-------- Source extract --------
Just what is that man describing the length of in that picture? smutty!

March 4, 2009 1:33 PM
 

botanist said:

I went to school in Russia. Our summer breaks were 2.5 - 3 months long depending on the grade. And still it was nearly not enough! There was so much to do! One month you spend in your class's field trip/camp, one month with your grandparents, and then you go somewhere else, i.e. a math summer school in a nearby town. Shorter breaks means almost no travel and almost no time to learn about the real world around. Surely, one needs to test in the real world all those things, that were learned in the class room. How else do you absorb them?

And yes, it paid to read through the summer reading list.

BTW, our school week was 6-days long.  

March 4, 2009 2:45 PM
 

Coach Jamie said:

As a parent, I do not like the idea of more school time I like having free time for my kids. I remember summers as fun free play in the neighborhood. But I am not naive. As a counselor in an inner city school I see kids that are sad when school lets out for a long break because they feel safe and secure in school. I see teachers who barely have enough time to teach due to benchmark tests, proficiency tests, and other No Child Left Behind requirements. I am not sure that more time in school will solve these problems, but I understand where the thought is coming from.
--------
#### Task set
(1) Answer these questions about the comments on school breaks, each in a few words:
(a) How long were the summer breaks at the school in Russia that botanist attended?
(b) How many days long was that school's week?
(c) Where does Coach Jamie work as a counselor?
(2) Copy out the stretch of the listing from its first line through the line containing "Chart: 1 -> 5", with both ends included and each line unchanged.
-------- Given records --------
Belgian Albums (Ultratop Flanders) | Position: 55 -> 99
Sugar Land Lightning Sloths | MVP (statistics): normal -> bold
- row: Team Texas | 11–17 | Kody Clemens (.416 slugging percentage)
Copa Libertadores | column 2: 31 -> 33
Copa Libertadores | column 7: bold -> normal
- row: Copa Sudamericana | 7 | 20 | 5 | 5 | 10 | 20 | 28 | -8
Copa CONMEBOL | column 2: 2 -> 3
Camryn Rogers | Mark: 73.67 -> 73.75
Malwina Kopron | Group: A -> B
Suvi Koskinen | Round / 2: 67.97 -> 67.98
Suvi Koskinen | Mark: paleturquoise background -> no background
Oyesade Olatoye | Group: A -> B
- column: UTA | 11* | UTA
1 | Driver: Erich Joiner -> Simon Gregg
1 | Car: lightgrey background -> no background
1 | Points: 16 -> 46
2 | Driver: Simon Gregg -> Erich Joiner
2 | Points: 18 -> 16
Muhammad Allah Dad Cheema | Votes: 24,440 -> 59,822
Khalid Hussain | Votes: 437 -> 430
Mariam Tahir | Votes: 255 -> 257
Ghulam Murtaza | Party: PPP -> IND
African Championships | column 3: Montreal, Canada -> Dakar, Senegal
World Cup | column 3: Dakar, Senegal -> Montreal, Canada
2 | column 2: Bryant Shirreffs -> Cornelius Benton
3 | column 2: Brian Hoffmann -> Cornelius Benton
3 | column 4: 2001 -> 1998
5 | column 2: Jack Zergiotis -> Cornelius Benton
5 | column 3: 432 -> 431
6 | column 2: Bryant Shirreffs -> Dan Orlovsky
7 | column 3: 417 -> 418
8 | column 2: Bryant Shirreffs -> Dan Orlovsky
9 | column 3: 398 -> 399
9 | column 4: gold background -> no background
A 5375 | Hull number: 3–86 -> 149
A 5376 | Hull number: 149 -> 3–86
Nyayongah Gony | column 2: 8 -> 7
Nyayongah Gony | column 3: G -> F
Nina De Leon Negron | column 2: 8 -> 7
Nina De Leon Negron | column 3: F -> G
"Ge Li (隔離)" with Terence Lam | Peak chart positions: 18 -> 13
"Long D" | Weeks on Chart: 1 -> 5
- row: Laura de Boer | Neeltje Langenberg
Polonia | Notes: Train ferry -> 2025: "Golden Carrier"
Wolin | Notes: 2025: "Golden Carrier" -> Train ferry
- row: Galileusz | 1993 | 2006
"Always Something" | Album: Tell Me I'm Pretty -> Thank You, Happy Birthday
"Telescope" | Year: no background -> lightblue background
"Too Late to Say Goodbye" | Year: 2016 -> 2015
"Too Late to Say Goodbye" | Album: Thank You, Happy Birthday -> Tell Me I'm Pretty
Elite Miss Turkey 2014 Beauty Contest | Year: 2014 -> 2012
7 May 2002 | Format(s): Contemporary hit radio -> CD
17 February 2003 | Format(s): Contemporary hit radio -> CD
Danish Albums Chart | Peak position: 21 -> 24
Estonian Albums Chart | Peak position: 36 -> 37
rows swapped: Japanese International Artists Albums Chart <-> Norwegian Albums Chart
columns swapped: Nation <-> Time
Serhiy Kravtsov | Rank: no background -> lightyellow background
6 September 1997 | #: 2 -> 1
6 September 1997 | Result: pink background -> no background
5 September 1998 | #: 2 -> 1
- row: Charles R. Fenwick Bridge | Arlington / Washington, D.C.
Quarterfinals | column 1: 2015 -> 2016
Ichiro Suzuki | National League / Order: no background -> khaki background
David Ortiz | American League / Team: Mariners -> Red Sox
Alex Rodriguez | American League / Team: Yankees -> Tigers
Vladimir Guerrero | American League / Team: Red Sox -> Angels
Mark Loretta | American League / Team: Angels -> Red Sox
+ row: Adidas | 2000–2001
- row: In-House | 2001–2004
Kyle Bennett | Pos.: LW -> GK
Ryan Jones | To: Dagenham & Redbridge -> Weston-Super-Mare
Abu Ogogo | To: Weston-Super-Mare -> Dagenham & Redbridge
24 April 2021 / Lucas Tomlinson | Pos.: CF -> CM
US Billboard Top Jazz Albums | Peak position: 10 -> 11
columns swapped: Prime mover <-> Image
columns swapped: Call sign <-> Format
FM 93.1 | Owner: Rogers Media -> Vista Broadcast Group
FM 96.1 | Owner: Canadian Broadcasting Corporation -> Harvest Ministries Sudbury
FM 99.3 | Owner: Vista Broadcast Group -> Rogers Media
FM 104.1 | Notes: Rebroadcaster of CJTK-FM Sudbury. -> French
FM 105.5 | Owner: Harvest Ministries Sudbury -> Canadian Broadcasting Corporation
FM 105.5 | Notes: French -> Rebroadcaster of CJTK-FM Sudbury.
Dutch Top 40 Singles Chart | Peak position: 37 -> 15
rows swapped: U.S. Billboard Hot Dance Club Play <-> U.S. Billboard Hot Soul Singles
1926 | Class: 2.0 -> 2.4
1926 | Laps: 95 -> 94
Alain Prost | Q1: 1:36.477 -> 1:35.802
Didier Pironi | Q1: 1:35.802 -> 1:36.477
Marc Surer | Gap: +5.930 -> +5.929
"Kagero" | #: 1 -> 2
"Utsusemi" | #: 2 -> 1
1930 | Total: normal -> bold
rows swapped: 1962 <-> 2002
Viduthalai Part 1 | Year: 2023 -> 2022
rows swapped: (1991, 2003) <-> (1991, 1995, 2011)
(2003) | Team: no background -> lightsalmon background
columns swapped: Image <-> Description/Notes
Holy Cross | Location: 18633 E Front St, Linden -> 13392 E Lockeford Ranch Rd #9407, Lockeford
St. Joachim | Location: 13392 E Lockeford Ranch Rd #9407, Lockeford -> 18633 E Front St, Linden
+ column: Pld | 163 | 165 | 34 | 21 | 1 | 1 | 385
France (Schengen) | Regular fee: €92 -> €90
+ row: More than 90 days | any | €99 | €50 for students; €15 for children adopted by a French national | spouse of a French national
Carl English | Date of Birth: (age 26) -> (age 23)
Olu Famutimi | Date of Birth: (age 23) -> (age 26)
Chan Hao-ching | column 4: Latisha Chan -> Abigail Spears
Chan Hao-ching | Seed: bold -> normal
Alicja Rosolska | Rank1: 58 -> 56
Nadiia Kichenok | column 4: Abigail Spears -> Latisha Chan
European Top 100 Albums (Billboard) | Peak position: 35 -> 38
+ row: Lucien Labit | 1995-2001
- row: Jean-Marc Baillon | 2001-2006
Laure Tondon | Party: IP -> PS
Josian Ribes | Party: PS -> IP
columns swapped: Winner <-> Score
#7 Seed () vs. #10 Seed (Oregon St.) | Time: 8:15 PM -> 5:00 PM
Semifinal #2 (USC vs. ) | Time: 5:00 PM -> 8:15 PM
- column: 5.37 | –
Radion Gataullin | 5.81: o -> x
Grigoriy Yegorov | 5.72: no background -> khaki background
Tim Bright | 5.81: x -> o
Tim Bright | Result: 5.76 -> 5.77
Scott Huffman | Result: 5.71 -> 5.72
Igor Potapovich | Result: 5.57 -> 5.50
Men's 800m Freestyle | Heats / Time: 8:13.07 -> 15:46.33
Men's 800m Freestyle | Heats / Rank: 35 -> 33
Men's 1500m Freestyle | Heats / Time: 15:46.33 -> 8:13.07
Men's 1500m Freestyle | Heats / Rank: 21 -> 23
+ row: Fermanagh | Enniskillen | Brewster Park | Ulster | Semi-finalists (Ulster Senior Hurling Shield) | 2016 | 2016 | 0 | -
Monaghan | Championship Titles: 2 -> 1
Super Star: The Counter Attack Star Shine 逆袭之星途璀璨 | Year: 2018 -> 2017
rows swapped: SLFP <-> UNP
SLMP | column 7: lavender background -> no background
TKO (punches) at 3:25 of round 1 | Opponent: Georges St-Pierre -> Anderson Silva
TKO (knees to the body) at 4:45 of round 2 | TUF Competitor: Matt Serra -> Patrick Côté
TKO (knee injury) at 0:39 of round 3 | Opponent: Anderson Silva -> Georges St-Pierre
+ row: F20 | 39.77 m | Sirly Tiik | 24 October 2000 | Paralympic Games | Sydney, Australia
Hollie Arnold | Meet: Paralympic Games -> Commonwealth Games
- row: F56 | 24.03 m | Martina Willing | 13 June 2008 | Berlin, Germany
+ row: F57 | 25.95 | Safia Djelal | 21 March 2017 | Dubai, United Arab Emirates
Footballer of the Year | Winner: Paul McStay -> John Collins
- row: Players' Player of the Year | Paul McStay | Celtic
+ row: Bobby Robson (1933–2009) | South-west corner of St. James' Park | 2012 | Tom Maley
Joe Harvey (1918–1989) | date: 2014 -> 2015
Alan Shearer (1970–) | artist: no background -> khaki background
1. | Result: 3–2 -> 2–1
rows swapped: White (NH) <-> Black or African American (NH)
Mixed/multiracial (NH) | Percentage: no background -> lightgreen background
--------
#### Responses to the tasks
(1)
(a) 2.5 to 3 months, depending on the grade
(b) 6 days
(c) At an inner city school

(2)
Belgian Albums (Ultratop Flanders) | Position: 55 -> 99
Sugar Land Lightning Sloths | MVP (statistics): normal -> bold
- row: Team Texas | 11–17 | Kody Clemens (.416 slugging percentage)
Copa Libertadores | column 2: 31 -> 33
Copa Libertadores | column 7: bold -> normal
- row: Copa Sudamericana | 7 | 20 | 5 | 5 | 10 | 20 | 28 | -8
Copa CONMEBOL | column 2: 2 -> 3
Camryn Rogers | Mark: 73.67 -> 73.75
Malwina Kopron | Group: A -> B
Suvi Koskinen | Round / 2: 67.97 -> 67.98
Suvi Koskinen | Mark: paleturquoise background -> no background
Oyesade Olatoye | Group: A -> B
- column: UTA | 11* | UTA
1 | Driver: Erich Joiner -> Simon Gregg
1 | Car: lightgrey background -> no background
1 | Points: 16 -> 46
2 | Driver: Simon Gregg -> Erich Joiner
2 | Points: 18 -> 16
Muhammad Allah Dad Cheema | Votes: 24,440 -> 59,822
Khalid Hussain | Votes: 437 -> 430
Mariam Tahir | Votes: 255 -> 257
Ghulam Murtaza | Party: PPP -> IND
African Championships | column 3: Montreal, Canada -> Dakar, Senegal
World Cup | column 3: Dakar, Senegal -> Montreal, Canada
2 | column 2: Bryant Shirreffs -> Cornelius Benton
3 | column 2: Brian Hoffmann -> Cornelius Benton
3 | column 4: 2001 -> 1998
5 | column 2: Jack Zergiotis -> Cornelius Benton
5 | column 3: 432 -> 431
6 | column 2: Bryant Shirreffs -> Dan Orlovsky
7 | column 3: 417 -> 418
8 | column 2: Bryant Shirreffs -> Dan Orlovsky
9 | column 3: 398 -> 399
9 | column 4: gold background -> no background
A 5375 | Hull number: 3–86 -> 149
A 5376 | Hull number: 149 -> 3–86
Nyayongah Gony | column 2: 8 -> 7
Nyayongah Gony | column 3: G -> F
Nina De Leon Negron | column 2: 8 -> 7
Nina De Leon Negron | column 3: F -> G
"Ge Li (隔離)" with Terence Lam | Peak chart positions: 18 -> 13
"Long D" | Weeks on Chart: 1 -> 5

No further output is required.